Üçüncü Felsefe Nedir?

Ne özdekçi ne de düşünceci olduğu ve bunların arasında apayrı bir yol izlediği varsayılan öğretiler.

Felsefede iki temel yan vardır: özdekçilik (Materyalizm) ve düşüncecilik (İdealizm). Bütün felsefeler bu iki akımdan birine zorunlu olarak bağlıdırlar. Ne var ki, bu iki temel akımın dışında üçüncü bir yol izlediklerini, her iki akıma da karşı çıktıklarını düşleyen ve varsayan felsefe öğretileri de türemiştir.

Bunlara üçüncü felsefe denir. Bu üçüncü yol öğretilerinin düşleri ve varsayımları gerçekdışıdır, nitekim en yüzeysel bir incelem bile bu üçüncü yol öğretilerinin iki temel akımdan birine bağlılığını hemen ortaya çıkarıverir. Fransız düşünürü Louis Athusser, 1968 yılında Fransız felsefe derneğinde yaptığı bir konuşmada şöyle der: ‘’Bunlar, tek amaçları, tüm felsefenin kendini adadığı tartışmanın gerçek konusunu (materyalizmle idealizm arasındaki temel savaşı) maskelem olan safsatalar, profesör dilbazlıklarından başka bir şey değildir.

siyasada olduğu gibi felsefe alanında da üçüncü yola, orta yolculuğa, iki tarafı birden idare etme konumuna yer yoktur. Temel olarak yalnız idealistler ve materyalistler vardır. kendilerini açıkça bunlardan biri saymak cesaretini gösteremeyenlerin tümü utangaç materyalist ya da idealisttirler’’.

Üçüncü felsefe öğretileri, çeşitli adlar altında sunulmalarına karşın, bilinemezcilik (anostisizm) ortak niteliğini taşıyan öğretilerdir.
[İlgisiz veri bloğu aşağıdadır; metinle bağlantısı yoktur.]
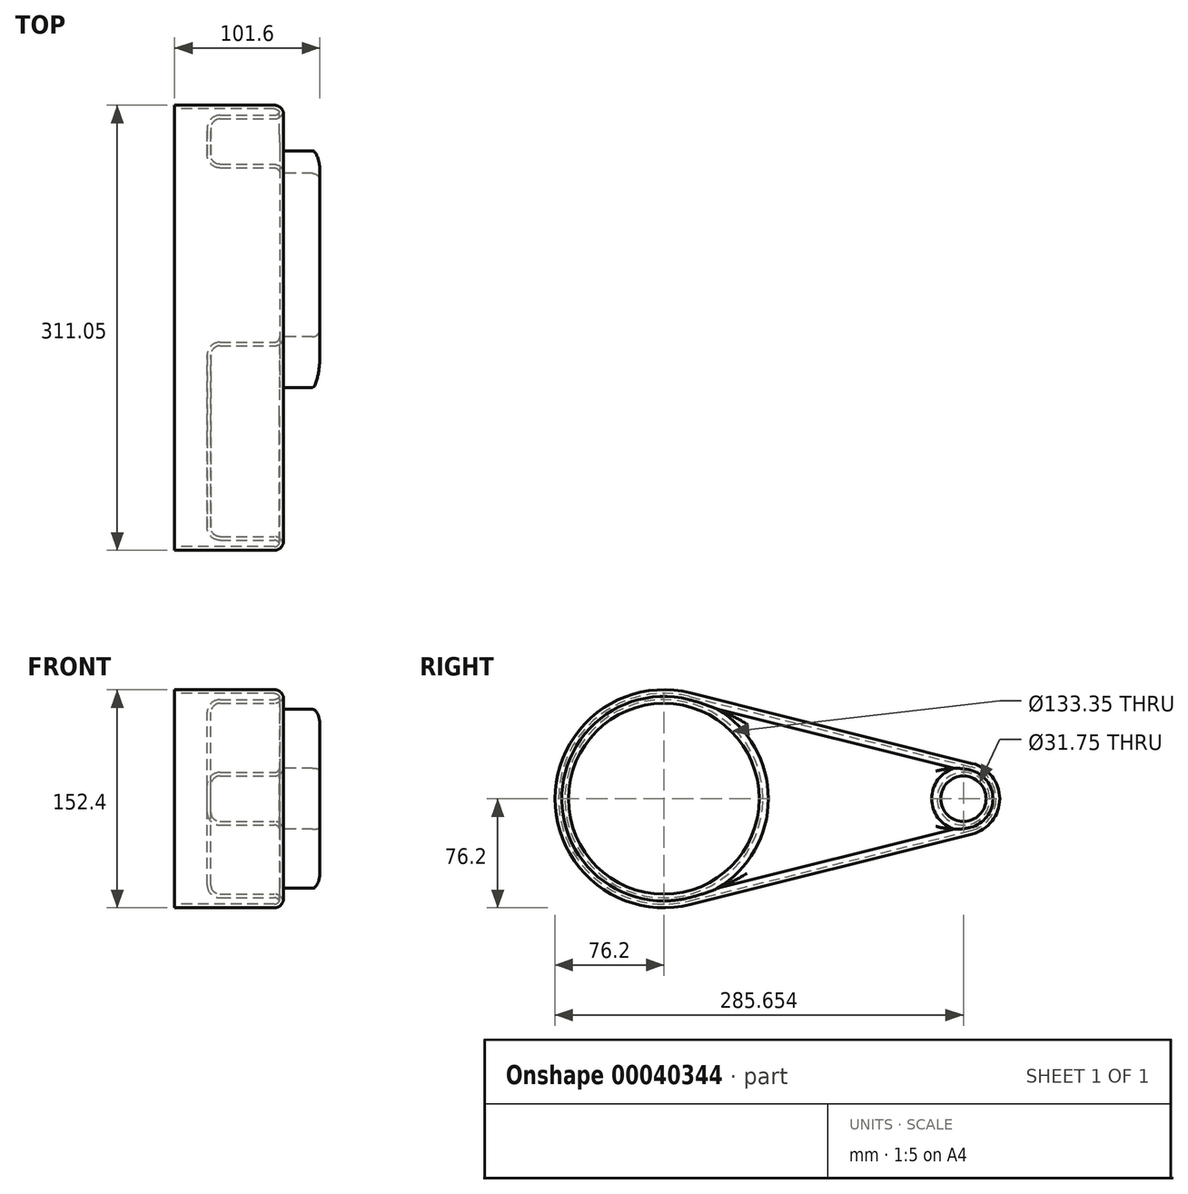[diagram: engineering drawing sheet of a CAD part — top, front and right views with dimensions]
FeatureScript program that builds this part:
annotation { "Feature Type Name" : "Feature", "Feature Type Description" : "" }
export const myFeature = defineFeature(function(context is Context, id is Id, definition is map)
    precondition{}
    {
        {
            var Q0;
            Q0=qCreatedBy(makeId("Right.planeOp"),FACE);
            var sketch = newSketch(context, id + "F0", { "sketchPlane" : qUnion([Q0])});
            skCircle(sketch, "E0", {"center": v(0, 0) * mm, "radius": 76.2 * mm});
            skCircle(sketch, "E1", {"center": v(209.45, 0) * mm, "radius": 25.4 * mm});
            skLineSegment(sketch, "E2", {"start": v(18.48, 73.92) * mm, "end": v(215.61, 24.64) * mm});
            skLineSegment(sketch, "E3", {"start": v(18.48, -73.92) * mm, "end": v(215.61, -24.64) * mm});
            skSolve(sketch);
        }
        {
            var Q0;
            {var subQ0=sQuery(id+"F0.wireOp",EDGE,"E0");var subQ2=makeQuery(id+"F0.imprint","INTERSECT",VERTEX,{"derivedFrom":[subQ0,sQuery(id+"F0.wireOp",EDGE,"E2")]});Q0=makeQuery(id+"F0.imprint","IMPRINT",FACE,{"disambiguationData":[TD([[makeQuery(id+"F0.imprint","IMPRINT",EDGE,{"disambiguationData":[TD([[subQ2,-1.0]])],"derivedFrom":subQ0}),1.0]])]});}
            var Q1;
            {var subQ1=sQuery(id+"F0.wireOp",EDGE,"E2");Q1=makeQuery(id+"F0.imprint","IMPRINT",FACE,{"disambiguationData":[TD([[makeQuery(id+"F0.imprint","IMPRINT",EDGE,{"derivedFrom":subQ1}),-1.0]])]});}
            var Q2;
            {var subQ0=sQuery(id+"F0.wireOp",EDGE,"E1");var subQ2=makeQuery(id+"F0.imprint","INTERSECT",VERTEX,{"derivedFrom":[subQ0,sQuery(id+"F0.wireOp",EDGE,"E2")]});Q2=makeQuery(id+"F0.imprint","IMPRINT",FACE,{"disambiguationData":[TD([[makeQuery(id+"F0.imprint","IMPRINT",EDGE,{"disambiguationData":[TD([[subQ2,-1.0]])],"derivedFrom":subQ0}),1.0]])]});}
            extrude(context, id + "F1", {"entities" : qUnion([Q0, Q1, Q2]), "depth" : 76.2 * mm});
        }
        {
            var Q0;
            Q0=makeQuery(id+"F1.opExtrude","CAP_FACE",FACE,{"disambiguationData":[OSD([sQuery(id+"F0.wireOp",EDGE,"E0"),sQuery(id+"F0.wireOp",EDGE,"E1"),sQuery(id+"F0.wireOp",EDGE,"E2"),sQuery(id+"F0.wireOp",EDGE,"E3")])],"isStart":false});
            var sketch = newSketch(context, id + "F2", { "sketchPlane" : qUnion([Q0])});
            skCircle(sketch, "E4", {"center": v(209.45, 0) * mm, "radius": 15.88 * mm});
            skCircle(sketch, "E5", {"center": v(0, 0) * mm, "radius": 66.68 * mm});
            skSolve(sketch);
        }
        {
            var Q0;
            Q0 = qSketchRegion(id + "F2", true);
            extrude(context, id + "F3", {"entities" : qUnion([Q0]), "operationType" : NewBodyOperationType.REMOVE, "oppositeDirection" : true, "depth" : 50.8 * mm});
        }
        {
            var Q0;
            Q0=makeQuery(id+"F1.opExtrude","CAP_FACE",FACE,{"disambiguationData":[OSD([sQuery(id+"F0.wireOp",EDGE,"E0"),sQuery(id+"F0.wireOp",EDGE,"E1"),sQuery(id+"F0.wireOp",EDGE,"E2"),sQuery(id+"F0.wireOp",EDGE,"E3")])],"isStart":false});
            var Q1;
            Q1=makeQuery(id+"F3.boolean.opBoolean","COPY",EDGE,{"derivedFrom":makeQuery(id+"F3.opExtrude","CAP_EDGE",EDGE,{"disambiguationData":[OSD([sQuery(id+"F2.wireOp",EDGE,"E5")])],"isStart":false})});
            var Q2;
            Q2=makeQuery(id+"F3.boolean.opBoolean","COPY",EDGE,{"derivedFrom":makeQuery(id+"F3.opExtrude","CAP_EDGE",EDGE,{"disambiguationData":[OSD([sQuery(id+"F2.wireOp",EDGE,"E4")])],"isStart":false})});
            fillet(context, id + "F4", {"entities" : qUnion([Q0, Q1, Q2]), "radius" : 6.35 * mm, "tangentPropagation" : true, "allowEdgeOverflow" : false});
        }
        {
            var Q0;
            Q0=makeQuery(id+"F1.opExtrude","CAP_FACE",FACE,{"disambiguationData":[OSD([sQuery(id+"F0.wireOp",EDGE,"E0"),sQuery(id+"F0.wireOp",EDGE,"E1"),sQuery(id+"F0.wireOp",EDGE,"E2"),sQuery(id+"F0.wireOp",EDGE,"E3")])],"isStart":true});
            shell(context, id + "F5", {"entities" : qUnion([Q0]), "thickness" : 2.54 * mm});
        }
        {
            var Q0;
            Q0=makeQuery(id+"F1.opExtrude","CAP_FACE",FACE,{"disambiguationData":[OSD([sQuery(id+"F0.wireOp",EDGE,"E0"),sQuery(id+"F0.wireOp",EDGE,"E1"),sQuery(id+"F0.wireOp",EDGE,"E2"),sQuery(id+"F0.wireOp",EDGE,"E3")])],"isStart":false});
            extrude(context, id + "F6", {"entities" : qUnion([Q0]), "operationType" : NewBodyOperationType.ADD, "depth" : 25.4 * mm});
        }
        {
            var Q0;
            Q0=makeQuery(id+"F6.opExtrude","CAP_FACE",FACE,{"disambiguationData":[OSD([sQuery(id+"F0.wireOp",EDGE,"E0"),sQuery(id+"F0.wireOp",EDGE,"E1"),sQuery(id+"F0.wireOp",EDGE,"E2"),sQuery(id+"F0.wireOp",EDGE,"E3")])],"isStart":false});
            fillet(context, id + "F7", {"entities" : qUnion([Q0]), "radius" : 5.08 * mm, "tangentPropagation" : true, "allowEdgeOverflow" : false});
        }
    });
Bu üçüncü yolu açanların başında İskoçyalı düşünür David Hume’la (1711-1776) Alman İmmanuel Kant (1724-1804) gelmektedir.

Daha sonra Fransız düşünürü Auguste Comte (1798-1857) olguculuğuyla (pozitivizm), Danimarkalı düşünür Soeren Kirkegaard (1815-1855) ve izdeşlerinin varoluşçuluklarıyla (egzistansiyalizm) ve Amerikalı düşünür William James’in (1842-1910) uygulayıcılığıyla (pragmatizm) katıldıkları bu üçüncü felsefeye göre sadece görünüş bilinebilir, gerçek asla bilinemez.